Hi Everyone!
This is my first post in TSR but I'm in desperate need of some rational advice from people in a similar situation.
Background: Previously at Exeter, I had to leave due to financial issues, so I took a gap year for 2012/2013 and then joined a new university to start my law degree (again). Didn't really have a family/not much contact with my mum, lived with my fiance's parents (who are a god send).
So here I am now.
I'm a second year Law student - did alright last year got 68 and had massive personal issues (my mum died). Got through it all came out the other side, hated first year an awful lot, probably cried more than I smiled but I got through it because I thought that's what I should do. Worked a lot over summer and enjoyed it - money - woo!
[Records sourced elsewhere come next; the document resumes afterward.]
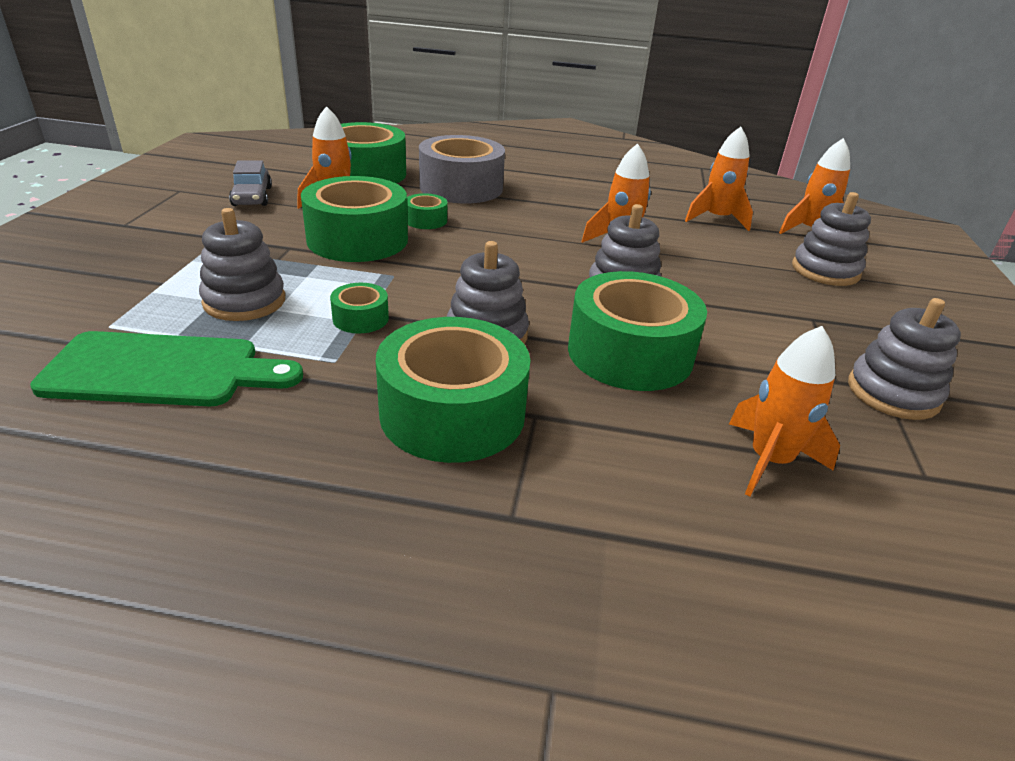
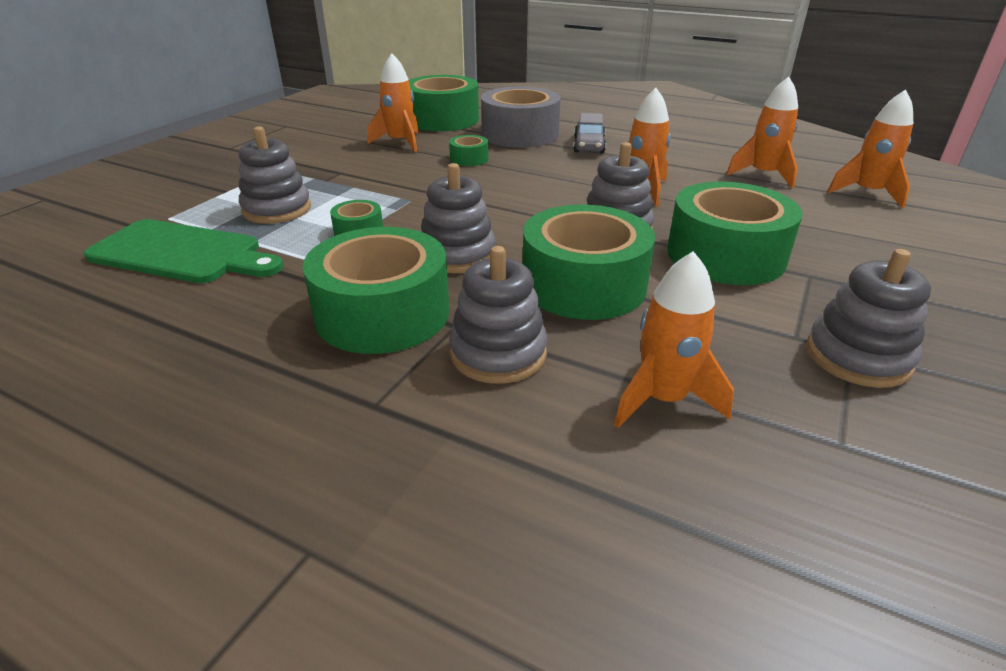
camera: 20 degrees right, 0 degrees up
(252, 196) = (338, 133): grey car -> grey car (589, 145)
(357, 239) = (399, 170): green tape -> green tape (725, 255)
(825, 271) = (858, 231): grey stacking toy -> grey stacking toy (498, 353)

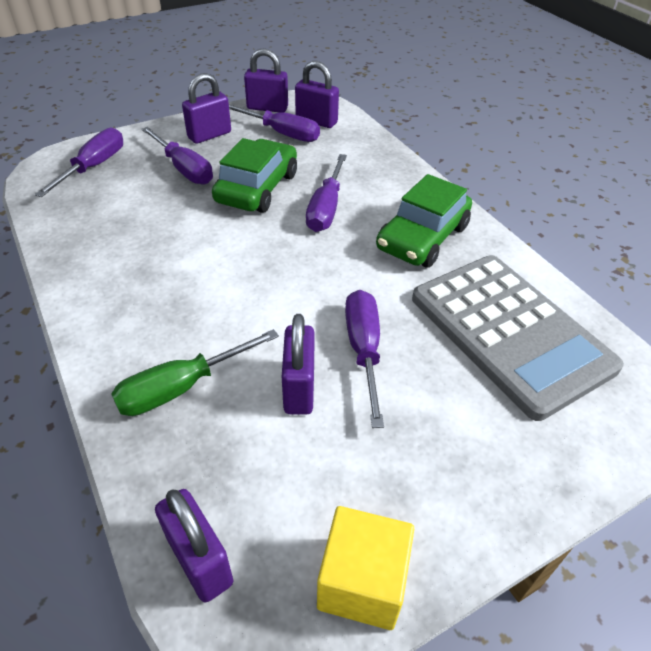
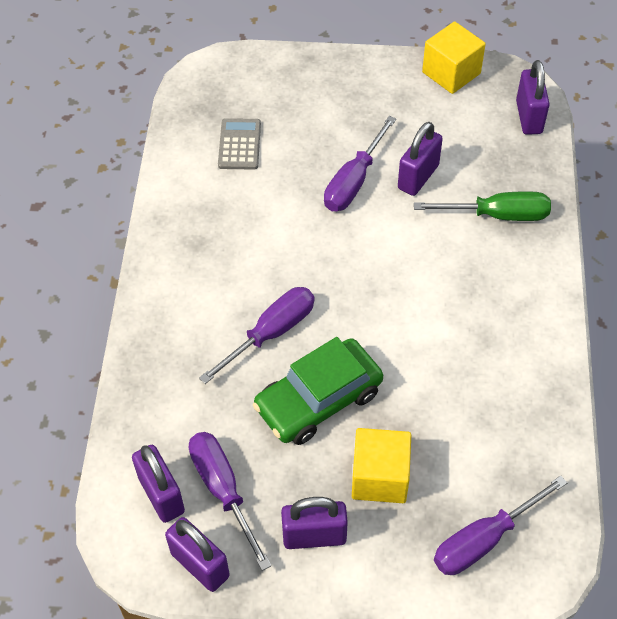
camera: 145 degrees left, 10 degrees up
(184, 169) = (380, 477): purple screwdriver -> yellow cube
(422, 237) = (216, 253): green car -> none
(510, 332) = (239, 144): grey calculator -> grey calculator, size x0.42

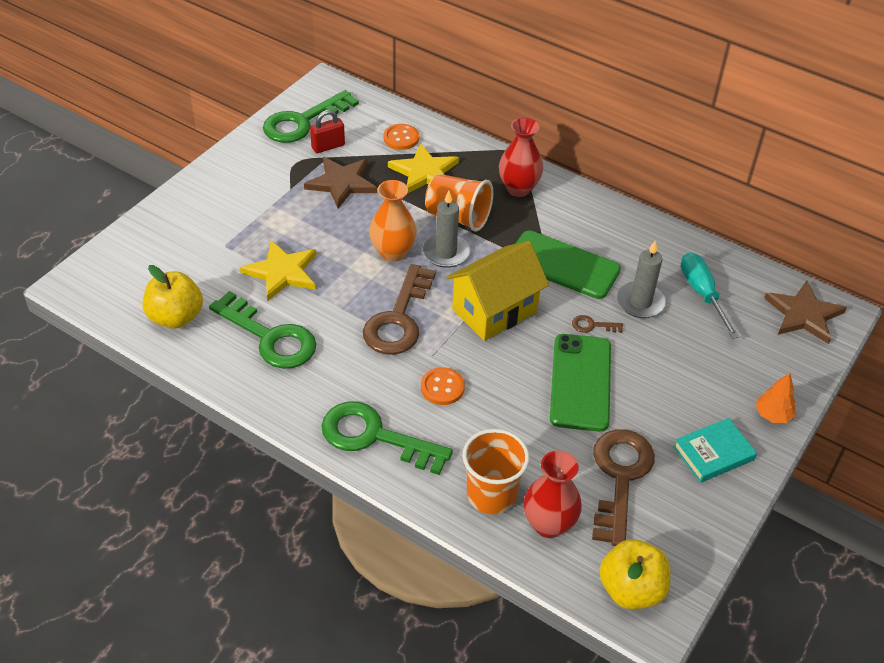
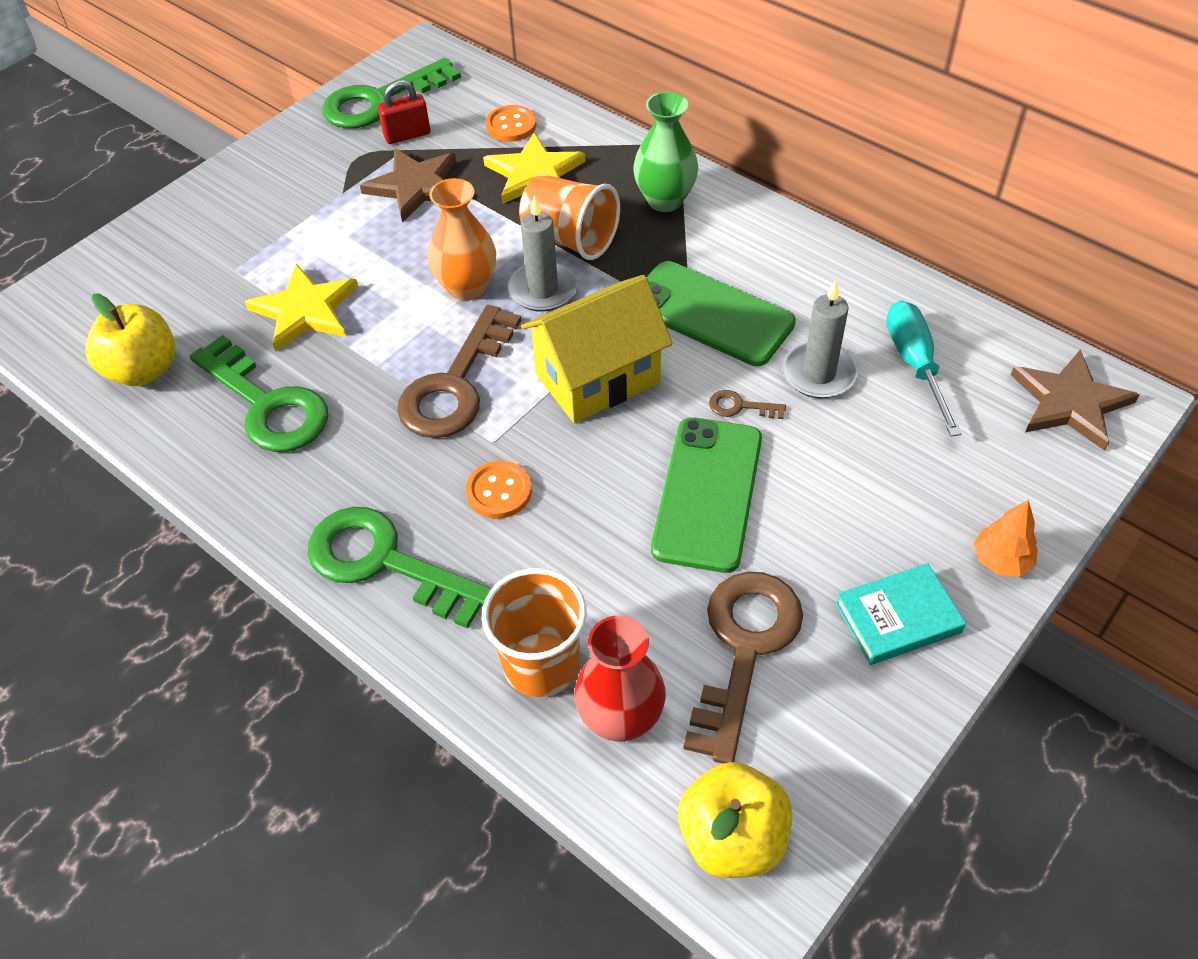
camera: 10 degrees right, 5 degrees up
(518, 188) = (665, 200): red vase -> green vase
Got engaged, saw the world, what is this new found life I have outside of being sat at a desk reading hundreds of pages all week!?!
Term starts again, and I am overwhelmed with a perpetual dislike for my degree, no enthusiasm or interest for my modules and I've decided over summer that I don't wish to practice Law at the end of my degree or take the LPC course. I think I want to go into Management or Facilities Management which is not dissimilar to the role I did whilst on gap year.
I'm back to sitting at a desk for 10 hours a day, bored out of my brain, hate my house, hate the university lifestyle (I've already lived on my own, ran my own house, settled down with my man - students shouting outside of my window at 3am in a house with mould and a shower about as powerful as someone spitting on me; yay), and most of all I dislike my course.
If I left, I wouldn't want to do another degree, I'm bored of all this. If I got a job, I'd want it to be in the field which I wanted to go into - easier said than done. I'd need a job with at least £18k and excellent career training/prospects so as I could support myself in my own place with my partner.
What. Do. I. Do?
Should you stay in something that your heart isn't in because
that's what people do or should I get out and live/enjoy life?